**Document section:**
That's what I was thinking. I thought "lab work" was equivalent to "research", but I guess not. The more ya know:confused:
 
I have the title "research technician" but I am in a very small, new lab, so I do almost all of the data analysis, all of the experiments, consult with the PI about future directions and what I think we should be doing etc. I've been doing this full time for 15 months.

I think it is case dependent honestly. If you work in a lab with like 5 postdocs and you work under one, chances are you do the project of the postdoc and do more "non-research" tasks. I was lucky enough to work alone with the PI for an entire year where my opinion was relevant to the overall research and future directions. Again it depends on what type of lab, how many people, how much trust the PI puts in you etc

The one downside of this was it was hard to explain on my application due to limited amount of space so hopefully it came across as okay.
You give me hope.
 
I get the sense you're angling toward something but I'm not sure what:

-Is your title lab tech and you're worried it won't come off well, or want to make the most of the job for a med school app?

**Problem requirements:** Continue the forum thread on lab tech jobs and research experience from the point where it stops.

**Data for review:**
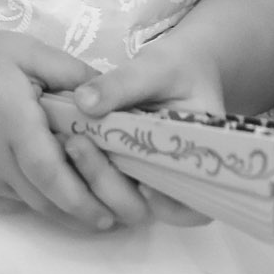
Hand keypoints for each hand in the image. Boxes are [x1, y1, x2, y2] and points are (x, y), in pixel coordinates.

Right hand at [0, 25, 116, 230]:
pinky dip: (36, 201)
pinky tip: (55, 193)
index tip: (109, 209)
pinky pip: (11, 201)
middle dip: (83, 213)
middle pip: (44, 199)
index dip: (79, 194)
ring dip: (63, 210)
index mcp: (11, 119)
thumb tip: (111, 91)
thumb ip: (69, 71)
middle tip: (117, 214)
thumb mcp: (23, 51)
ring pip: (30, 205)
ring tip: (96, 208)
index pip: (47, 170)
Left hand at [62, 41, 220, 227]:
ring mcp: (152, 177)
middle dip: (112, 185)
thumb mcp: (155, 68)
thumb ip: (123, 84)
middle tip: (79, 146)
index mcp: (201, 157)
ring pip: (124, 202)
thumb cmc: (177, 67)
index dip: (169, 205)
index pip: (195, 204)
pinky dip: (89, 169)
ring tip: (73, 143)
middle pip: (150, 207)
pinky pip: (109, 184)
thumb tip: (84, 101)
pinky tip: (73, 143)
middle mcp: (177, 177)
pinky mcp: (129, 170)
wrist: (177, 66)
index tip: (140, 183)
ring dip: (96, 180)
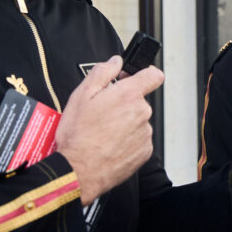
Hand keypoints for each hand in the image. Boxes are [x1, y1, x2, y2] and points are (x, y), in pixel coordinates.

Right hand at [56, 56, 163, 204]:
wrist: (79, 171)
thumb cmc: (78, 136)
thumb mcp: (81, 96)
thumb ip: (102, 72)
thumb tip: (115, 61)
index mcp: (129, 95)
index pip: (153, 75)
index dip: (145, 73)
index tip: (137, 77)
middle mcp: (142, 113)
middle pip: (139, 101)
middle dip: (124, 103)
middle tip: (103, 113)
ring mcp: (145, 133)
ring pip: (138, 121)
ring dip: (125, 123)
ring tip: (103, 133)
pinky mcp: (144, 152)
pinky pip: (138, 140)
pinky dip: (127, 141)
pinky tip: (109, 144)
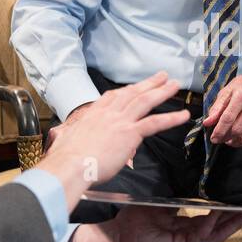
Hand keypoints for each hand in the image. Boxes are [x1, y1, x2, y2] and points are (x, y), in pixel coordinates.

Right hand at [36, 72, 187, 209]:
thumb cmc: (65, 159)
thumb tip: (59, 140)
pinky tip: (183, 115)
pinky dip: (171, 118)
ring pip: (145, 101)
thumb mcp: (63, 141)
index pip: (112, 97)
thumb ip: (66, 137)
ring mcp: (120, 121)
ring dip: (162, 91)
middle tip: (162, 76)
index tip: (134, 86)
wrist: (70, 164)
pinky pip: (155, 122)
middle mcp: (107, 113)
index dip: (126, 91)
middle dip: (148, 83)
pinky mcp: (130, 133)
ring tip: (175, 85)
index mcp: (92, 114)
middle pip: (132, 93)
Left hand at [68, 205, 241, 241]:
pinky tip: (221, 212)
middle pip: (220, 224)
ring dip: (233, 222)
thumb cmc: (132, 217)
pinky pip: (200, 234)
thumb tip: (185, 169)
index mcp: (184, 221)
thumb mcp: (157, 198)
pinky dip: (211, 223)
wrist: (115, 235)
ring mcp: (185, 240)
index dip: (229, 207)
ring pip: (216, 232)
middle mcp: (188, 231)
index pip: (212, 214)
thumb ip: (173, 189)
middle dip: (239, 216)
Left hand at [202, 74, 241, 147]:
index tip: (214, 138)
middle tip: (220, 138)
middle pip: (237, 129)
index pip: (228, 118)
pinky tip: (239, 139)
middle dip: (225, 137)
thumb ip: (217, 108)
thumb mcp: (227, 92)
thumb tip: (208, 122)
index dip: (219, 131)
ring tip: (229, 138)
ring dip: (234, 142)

**Answer space:**
-Did you get a job as a lab tech and you want some kind of assurance you can run gels all day and say its research?
-Are you trying to figure out what job to pursue?
 
Most of the time, lab technician is an employment and not strictly research experience. In my lab, our lab techs perform tasks like running gels and chemical synthesis. They don't participate in research design, or have much autonomy on the stuffs they test.

However, "research assistant" means otherwise. At my school, almost all UG students have "research assistants" as their title in lab. It definitely counts as research experience as the students start their own project there.

It comes down to what is the duty of the job, rather than a job title. Just try your best to describe on AMCAS experience description, then judge which EC category this is in.